A U.S. passport is available for $97 for adults and $82 for children under 16. One family that booked a cruise saw their bill for a three-day Mexican cruise increase by over $1,186 U.S. when they factored in the cost of buying passports for eight adults and five children.

More Americans are expected to get passports as a result of the changes, and the State Department has hired an additional 250 employees to handle an increased number of applications. In an average year about 12.3 million Americans apply for passports, a number that is expected to increase to 16 million in 2007.

According to Michele Comeau Thompson, director of communications for Tourism Whistler, the early indication is that the impact on the air travel market will not be as bad as for land crossing.

“We’re certainly monitoring any and all information sources we have and what we’re hearing from the call centres, and what we’ve found is that from an air travel perspective (the passport requirement) is not nearly as big an issue,” she said. “For example, we have a huge customer base in California, but more than likely they would fall into the group of people that already has passports. We do believe that a lot of our long haul customers already have passports, so that’s good news.

“That’s not to say there won’t be some impacts, especially with families that may not have passports for their kids yet, which is why we have to make sure people have all the latest and greatest information. We have to stay on top of the issue, and watch what the impacts might be.”
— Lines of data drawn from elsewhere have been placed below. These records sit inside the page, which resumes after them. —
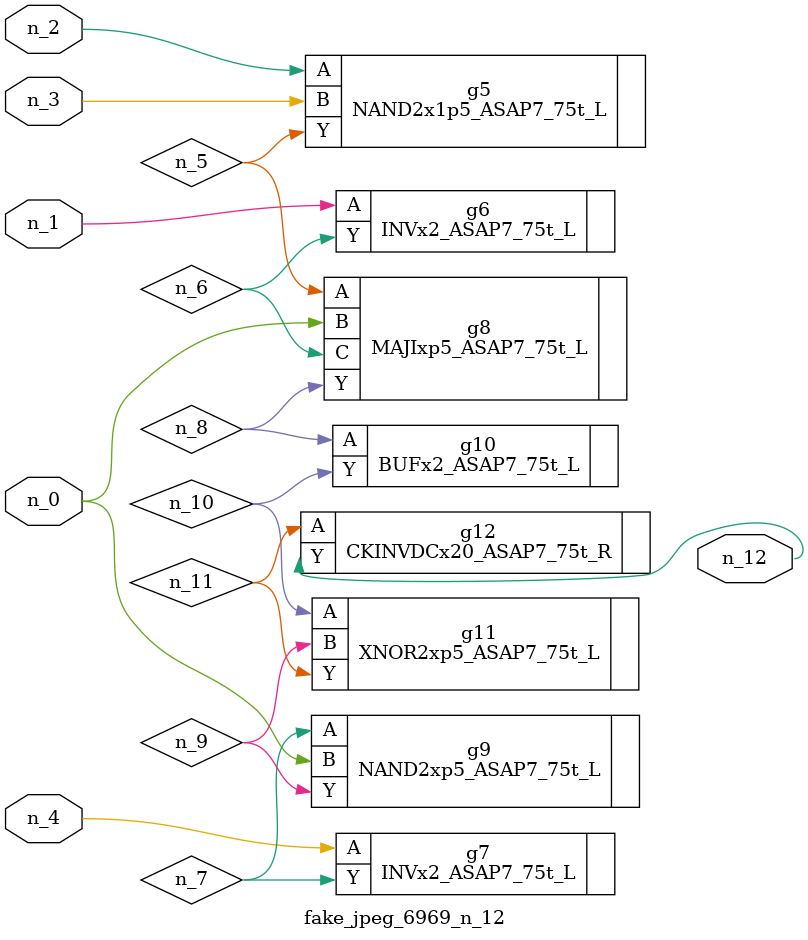
<source format=v>
module fake_jpeg_6969_n_12 (n_3, n_2, n_1, n_0, n_4, n_12);

input n_3;
input n_2;
input n_1;
input n_0;
input n_4;

output n_12;

wire n_11;
wire n_10;
wire n_8;
wire n_9;
wire n_6;
wire n_5;
wire n_7;

NAND2x1p5_ASAP7_75t_L g5 ( 
.A(n_2),
.B(n_3),
.Y(n_5)
);

INVx2_ASAP7_75t_L g6 ( 
.A(n_1),
.Y(n_6)
);

INVx2_ASAP7_75t_L g7 ( 
.A(n_4),
.Y(n_7)
);

MAJIxp5_ASAP7_75t_L g8 ( 
.A(n_5),
.B(n_0),
.C(n_6),
.Y(n_8)
);

BUFx2_ASAP7_75t_L g10 ( 
.A(n_8),
.Y(n_10)
);

NAND2xp5_ASAP7_75t_L g9 ( 
.A(n_7),
.B(n_0),
.Y(n_9)
);

XNOR2xp5_ASAP7_75t_L g11 ( 
.A(n_10),
.B(n_9),
.Y(n_11)
);

CKINVDCx20_ASAP7_75t_R g12 ( 
.A(n_11),
.Y(n_12)
);


endmodule
</source>
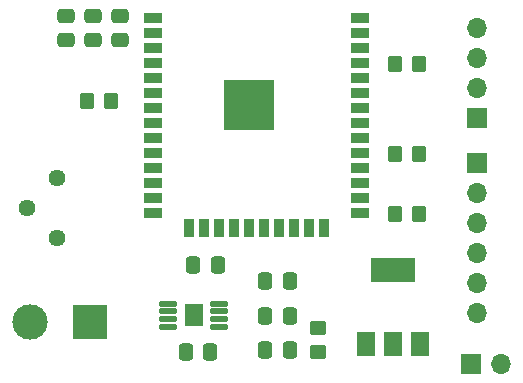
<source format=gbr>
%TF.GenerationSoftware,KiCad,Pcbnew,7.0.1*%
%TF.CreationDate,2023-04-21T09:55:58+02:00*%
%TF.ProjectId,hond,686f6e64-2e6b-4696-9361-645f70636258,rev?*%
%TF.SameCoordinates,Original*%
%TF.FileFunction,Soldermask,Top*%
%TF.FilePolarity,Negative*%
%FSLAX46Y46*%
G04 Gerber Fmt 4.6, Leading zero omitted, Abs format (unit mm)*
G04 Created by KiCad (PCBNEW 7.0.1) date 2023-04-21 09:55:58*
%MOMM*%
%LPD*%
G01*
G04 APERTURE LIST*
G04 Aperture macros list*
%AMRoundRect*
0 Rectangle with rounded corners*
0 $1 Rounding radius*
0 $2 $3 $4 $5 $6 $7 $8 $9 X,Y pos of 4 corners*
0 Add a 4 corners polygon primitive as box body*
4,1,4,$2,$3,$4,$5,$6,$7,$8,$9,$2,$3,0*
0 Add four circle primitives for the rounded corners*
1,1,$1+$1,$2,$3*
1,1,$1+$1,$4,$5*
1,1,$1+$1,$6,$7*
1,1,$1+$1,$8,$9*
0 Add four rect primitives between the rounded corners*
20,1,$1+$1,$2,$3,$4,$5,0*
20,1,$1+$1,$4,$5,$6,$7,0*
20,1,$1+$1,$6,$7,$8,$9,0*
20,1,$1+$1,$8,$9,$2,$3,0*%
G04 Aperture macros list end*
%ADD10RoundRect,0.250000X0.475000X-0.337500X0.475000X0.337500X-0.475000X0.337500X-0.475000X-0.337500X0*%
%ADD11R,1.700000X1.700000*%
%ADD12O,1.700000X1.700000*%
%ADD13R,1.500000X0.900000*%
%ADD14R,0.900000X1.500000*%
%ADD15C,0.600000*%
%ADD16R,4.200000X4.200000*%
%ADD17RoundRect,0.250000X0.337500X0.475000X-0.337500X0.475000X-0.337500X-0.475000X0.337500X-0.475000X0*%
%ADD18R,1.500000X2.000000*%
%ADD19R,3.800000X2.000000*%
%ADD20RoundRect,0.250000X-0.337500X-0.475000X0.337500X-0.475000X0.337500X0.475000X-0.337500X0.475000X0*%
%ADD21RoundRect,0.250000X-0.350000X-0.450000X0.350000X-0.450000X0.350000X0.450000X-0.350000X0.450000X0*%
%ADD22RoundRect,0.125000X-0.600000X-0.125000X0.600000X-0.125000X0.600000X0.125000X-0.600000X0.125000X0*%
%ADD23R,1.570000X1.890000*%
%ADD24RoundRect,0.250000X0.350000X0.450000X-0.350000X0.450000X-0.350000X-0.450000X0.350000X-0.450000X0*%
%ADD25RoundRect,0.250000X0.450000X-0.350000X0.450000X0.350000X-0.450000X0.350000X-0.450000X-0.350000X0*%
%ADD26R,3.000000X3.000000*%
%ADD27C,3.000000*%
%ADD28RoundRect,0.250000X-0.475000X0.337500X-0.475000X-0.337500X0.475000X-0.337500X0.475000X0.337500X0*%
%ADD29C,1.440000*%
G04 APERTURE END LIST*
D10*
%TO.C,C1*%
X108966000Y-58441500D03*
X108966000Y-56366500D03*
%TD*%
D11*
%TO.C,J4*%
X143251000Y-85852000D03*
D12*
X145791000Y-85852000D03*
%TD*%
D11*
%TO.C,J3*%
X143764000Y-68834000D03*
D12*
X143764000Y-71374000D03*
X143764000Y-73914000D03*
X143764000Y-76454000D03*
X143764000Y-78994000D03*
X143764000Y-81534000D03*
%TD*%
D11*
%TO.C,J1*%
X143764000Y-65024000D03*
D12*
X143764000Y-62484000D03*
X143764000Y-59944000D03*
X143764000Y-57404000D03*
%TD*%
D13*
%TO.C,U1*%
X116345000Y-56602000D03*
X116345000Y-57872000D03*
X116345000Y-59142000D03*
X116345000Y-60412000D03*
X116345000Y-61682000D03*
X116345000Y-62952000D03*
X116345000Y-64222000D03*
X116345000Y-65492000D03*
X116345000Y-66762000D03*
X116345000Y-68032000D03*
X116345000Y-69302000D03*
X116345000Y-70572000D03*
X116345000Y-71842000D03*
X116345000Y-73112000D03*
D14*
X119385000Y-74362000D03*
X120655000Y-74362000D03*
X121925000Y-74362000D03*
X123195000Y-74362000D03*
X124465000Y-74362000D03*
X125735000Y-74362000D03*
X127005000Y-74362000D03*
X128275000Y-74362000D03*
X129545000Y-74362000D03*
X130815000Y-74362000D03*
D13*
X133845000Y-73112000D03*
X133845000Y-71842000D03*
X133845000Y-70572000D03*
X133845000Y-69302000D03*
X133845000Y-68032000D03*
X133845000Y-66762000D03*
X133845000Y-65492000D03*
X133845000Y-64222000D03*
X133845000Y-62952000D03*
X133845000Y-61682000D03*
X133845000Y-60412000D03*
X133845000Y-59142000D03*
X133845000Y-57872000D03*
X133845000Y-56602000D03*
D15*
X122890000Y-63179500D03*
X122890000Y-64704500D03*
X123652500Y-62417000D03*
X123652500Y-63942000D03*
X123652500Y-65467000D03*
X124415000Y-63179500D03*
D16*
X124415000Y-63942000D03*
D15*
X124415000Y-64704500D03*
X125177500Y-62417000D03*
X125177500Y-63942000D03*
X125177500Y-65467000D03*
X125940000Y-63179500D03*
X125940000Y-64704500D03*
%TD*%
D17*
%TO.C,C2*%
X121179500Y-84836000D03*
X119104500Y-84836000D03*
%TD*%
D18*
%TO.C,U3*%
X134352000Y-84176000D03*
X136652000Y-84176000D03*
D19*
X136652000Y-77876000D03*
D18*
X138952000Y-84176000D03*
%TD*%
D20*
%TO.C,C6*%
X125835500Y-81788000D03*
X127910500Y-81788000D03*
%TD*%
D21*
%TO.C,R1*%
X110760000Y-63627000D03*
X112760000Y-63627000D03*
%TD*%
D22*
%TO.C,U4*%
X117620000Y-80772000D03*
X117620000Y-81422000D03*
X117620000Y-82072000D03*
X117620000Y-82722000D03*
X121920000Y-82722000D03*
X121920000Y-82072000D03*
X121920000Y-81422000D03*
X121920000Y-80772000D03*
D23*
X119770000Y-81747000D03*
%TD*%
D24*
%TO.C,R2*%
X138795000Y-73152000D03*
X136795000Y-73152000D03*
%TD*%
%TO.C,R5*%
X138795000Y-60452000D03*
X136795000Y-60452000D03*
%TD*%
D25*
%TO.C,R10*%
X130302000Y-84820000D03*
X130302000Y-82820000D03*
%TD*%
D24*
%TO.C,R6*%
X138795000Y-68072000D03*
X136795000Y-68072000D03*
%TD*%
D26*
%TO.C,J5*%
X110998000Y-82296000D03*
D27*
X105918000Y-82296000D03*
%TD*%
D20*
%TO.C,C8*%
X125835500Y-78867000D03*
X127910500Y-78867000D03*
%TD*%
%TO.C,C7*%
X119739500Y-77470000D03*
X121814500Y-77470000D03*
%TD*%
%TO.C,C5*%
X125835500Y-84709000D03*
X127910500Y-84709000D03*
%TD*%
D10*
%TO.C,C4*%
X111252000Y-58441500D03*
X111252000Y-56366500D03*
%TD*%
D28*
%TO.C,C3*%
X113538000Y-56366500D03*
X113538000Y-58441500D03*
%TD*%
D29*
%TO.C,P1*%
X108189000Y-70104000D03*
X105649000Y-72644000D03*
X108189000Y-75184000D03*
%TD*%
M02*

</source>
Comeau Thompson is also encouraged by recent lobbying efforts on both sides of the border that suggest passport requirements for land crossings might be delayed or even lifted.

“Most of the lobbying efforts are really about land border crossings, and for air there was no change,” she said. “We did get the air requirement pushed back a couple of weeks in January, to the new Jan. 23 date,” she said.

“There is still a good chance that the date of impact for land could still be much later, at least one year later than the date that’s currently being proposed and possibly more. That’s still up in the air, but it’s encouraging.

“From a Whistler perspective I do believe, through research and some anecdotal information, that most of the impact will be to our land crossing customers. But if we can’t push the date back, the good news is we still have a year to make sure those customers are informed and prepared for the change.”

One proposal floated by Washington Governor Christine Gregoire two weeks ago suggested that driver’s license scanners could be used as an alternative to passports. Licenses qualify as photo identification, and most come with unique barcodes.

As well, most people already have valid licenses, and their use at borders would prevent the need for people to purchase passports or other forms of high-tech I.D. cards that have been proposed for American travellers.

Although 40 per cent of Canadians currently carry passports, the U.S. travel industry is particularly worried about the new passport requirement. Canadians rank first in visitors to the U.S. and second to the Japanese in tourism expenditures, with a record of $12.3 billion in tourism expenditures in 2005. Comparatively, Americans spent just $9.1 billion in Canada last year, despite the fact their population is almost 10 times the size of Canada’s.